This web site is dedicated to the macroeconomics and the underlying politics of the evolution of the Greek economy, since the accession of the country in the European Economic Community (EC) and the subsequent accession to the euro area. It reviews the past, tracks the present and suggests ways forward.

One can discern four 10 year economic policy cycles in Greece’s path since EC accession.

The first cycle spanned the 1980s, following accession to the EC, trade liberalization and the adoption of a macroeconomic policy mix characterized by expansionary fiscal, incomes and monetary policy. This led to stagflation, a rise in public debt and periodic balance of payments crises.
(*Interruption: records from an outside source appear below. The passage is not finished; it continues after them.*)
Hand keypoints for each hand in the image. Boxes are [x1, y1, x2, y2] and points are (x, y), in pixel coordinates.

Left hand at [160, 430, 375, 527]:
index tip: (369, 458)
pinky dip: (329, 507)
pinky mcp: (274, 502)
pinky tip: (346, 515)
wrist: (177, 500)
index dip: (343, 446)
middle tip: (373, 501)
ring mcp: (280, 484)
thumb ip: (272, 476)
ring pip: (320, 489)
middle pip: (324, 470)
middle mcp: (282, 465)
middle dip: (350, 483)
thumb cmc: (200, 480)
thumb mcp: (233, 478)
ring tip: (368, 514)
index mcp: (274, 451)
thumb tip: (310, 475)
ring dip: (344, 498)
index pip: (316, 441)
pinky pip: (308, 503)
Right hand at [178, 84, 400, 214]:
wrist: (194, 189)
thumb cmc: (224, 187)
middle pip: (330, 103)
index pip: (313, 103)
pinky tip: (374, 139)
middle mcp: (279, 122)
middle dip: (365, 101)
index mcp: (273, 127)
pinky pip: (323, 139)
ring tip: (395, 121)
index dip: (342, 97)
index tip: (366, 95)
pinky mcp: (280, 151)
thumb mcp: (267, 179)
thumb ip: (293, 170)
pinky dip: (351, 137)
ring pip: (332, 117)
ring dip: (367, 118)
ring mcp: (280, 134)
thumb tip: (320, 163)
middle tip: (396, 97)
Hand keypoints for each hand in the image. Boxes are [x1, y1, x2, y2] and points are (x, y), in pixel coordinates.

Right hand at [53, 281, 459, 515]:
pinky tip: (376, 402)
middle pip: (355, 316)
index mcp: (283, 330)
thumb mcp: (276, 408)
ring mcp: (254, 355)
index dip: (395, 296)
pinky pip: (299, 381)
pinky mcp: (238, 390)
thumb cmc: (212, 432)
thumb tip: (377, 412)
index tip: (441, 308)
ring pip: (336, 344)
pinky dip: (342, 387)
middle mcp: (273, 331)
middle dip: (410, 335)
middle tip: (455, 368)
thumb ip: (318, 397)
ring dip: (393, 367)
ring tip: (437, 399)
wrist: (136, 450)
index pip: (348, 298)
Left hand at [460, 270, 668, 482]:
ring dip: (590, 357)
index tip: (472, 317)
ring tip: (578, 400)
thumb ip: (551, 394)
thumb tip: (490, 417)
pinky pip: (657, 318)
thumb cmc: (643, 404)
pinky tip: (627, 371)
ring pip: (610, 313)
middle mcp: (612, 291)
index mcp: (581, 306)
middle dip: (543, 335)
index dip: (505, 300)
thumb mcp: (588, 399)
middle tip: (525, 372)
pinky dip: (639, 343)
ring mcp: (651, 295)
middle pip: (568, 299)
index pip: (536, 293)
The second cycle, the 1990s, saw successive Greek governments adopt adjustment and convergence programs to address the accumulated imbalances and ensure participation in the process of Economic and Monetary Union (EMU). The adjustment and convergence programs of the 1990s implied a partial U-turn in macroeconomic policy, but the approach was too gradualist and ultimately inadequate, while the policy mix remained unbalanced. Greece managed to gain entry into the Euro area at the end of this cycle, but many of its fiscal and competitiveness issues had not been tackled.

The third cycle began in the beginning of the new millenium, following entry into the euro area. It was marked by a low inflation and interest rate environment and a immediate loosening of fiscal policy. This led to a decade of macroeconomic euphoria, marked by high growth rates, financed by external borrowing, and a gradual reduction in the unemployment rate with inflation remaining low.
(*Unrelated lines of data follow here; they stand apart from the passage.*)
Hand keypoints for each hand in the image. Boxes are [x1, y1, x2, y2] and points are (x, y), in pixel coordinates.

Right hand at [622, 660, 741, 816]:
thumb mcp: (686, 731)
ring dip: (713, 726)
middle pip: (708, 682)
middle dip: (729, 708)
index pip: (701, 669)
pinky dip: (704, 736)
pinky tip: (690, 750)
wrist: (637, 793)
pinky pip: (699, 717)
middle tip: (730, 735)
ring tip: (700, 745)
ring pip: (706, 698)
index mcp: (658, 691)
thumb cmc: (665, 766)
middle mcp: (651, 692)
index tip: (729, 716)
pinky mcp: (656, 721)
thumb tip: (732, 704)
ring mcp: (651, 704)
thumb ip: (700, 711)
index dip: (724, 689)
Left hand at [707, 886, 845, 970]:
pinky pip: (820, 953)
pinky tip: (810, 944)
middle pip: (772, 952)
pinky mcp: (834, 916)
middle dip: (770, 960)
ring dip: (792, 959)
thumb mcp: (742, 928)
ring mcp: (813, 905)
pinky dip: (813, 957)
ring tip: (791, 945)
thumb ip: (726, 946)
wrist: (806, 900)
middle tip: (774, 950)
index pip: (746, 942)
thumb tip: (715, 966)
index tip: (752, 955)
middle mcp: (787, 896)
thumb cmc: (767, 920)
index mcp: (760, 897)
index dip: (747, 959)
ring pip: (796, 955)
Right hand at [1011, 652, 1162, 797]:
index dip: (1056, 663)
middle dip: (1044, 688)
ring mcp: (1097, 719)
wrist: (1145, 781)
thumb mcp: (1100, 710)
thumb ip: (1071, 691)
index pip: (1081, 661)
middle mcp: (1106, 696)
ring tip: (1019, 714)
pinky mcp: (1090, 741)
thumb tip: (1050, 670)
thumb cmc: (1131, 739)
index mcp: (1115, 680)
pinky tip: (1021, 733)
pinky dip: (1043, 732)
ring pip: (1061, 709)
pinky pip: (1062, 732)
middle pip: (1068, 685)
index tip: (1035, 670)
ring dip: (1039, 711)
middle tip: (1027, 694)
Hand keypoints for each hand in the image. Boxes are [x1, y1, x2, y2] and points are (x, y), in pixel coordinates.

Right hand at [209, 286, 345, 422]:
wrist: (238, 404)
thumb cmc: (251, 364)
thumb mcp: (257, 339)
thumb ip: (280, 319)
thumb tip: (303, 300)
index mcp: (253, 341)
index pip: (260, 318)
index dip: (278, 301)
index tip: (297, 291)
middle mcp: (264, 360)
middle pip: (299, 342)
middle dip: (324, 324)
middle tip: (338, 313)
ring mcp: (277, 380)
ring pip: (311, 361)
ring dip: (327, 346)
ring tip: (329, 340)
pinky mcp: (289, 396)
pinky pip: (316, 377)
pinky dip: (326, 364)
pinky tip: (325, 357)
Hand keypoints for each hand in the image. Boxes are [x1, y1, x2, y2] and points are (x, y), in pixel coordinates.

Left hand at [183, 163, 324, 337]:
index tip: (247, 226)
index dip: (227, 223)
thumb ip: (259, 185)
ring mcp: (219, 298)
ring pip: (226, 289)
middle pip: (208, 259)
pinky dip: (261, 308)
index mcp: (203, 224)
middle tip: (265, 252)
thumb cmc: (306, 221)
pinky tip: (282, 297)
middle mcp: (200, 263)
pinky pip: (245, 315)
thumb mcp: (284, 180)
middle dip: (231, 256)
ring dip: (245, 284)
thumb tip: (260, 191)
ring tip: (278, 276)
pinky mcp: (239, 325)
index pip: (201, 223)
The fourth cycle followed the international financial crisis of 2008-09, which led to a “sudden stop” in international lending to Greece, and successive bailout programs. The policy reversal that was imposed on Greece led to the adoption of an externally imposed front loaded fiscal adjustment program in an environment of financial repression, which resulted in the longest and deepest recession of the post war period. The last bailout program officially ended in 2018.

The current challenge for the Greek economy is to adopt a policy mix which will allow for a modest but sustained recovery within the confines of the euro area, without the reappearance of external imbalances. The exact composition of this new policy mix remains one of the most important challenges of policymaking in Greece and the euro area.

 

An extract from George Alogoskoufis, Greece and the Euro: A Mundellian Tragedy, paper presented in the Tufts/LSE conference on Greece and the Euro: From Crisis to Recovery, Fletcher School, Tufts University, April 12, 2019.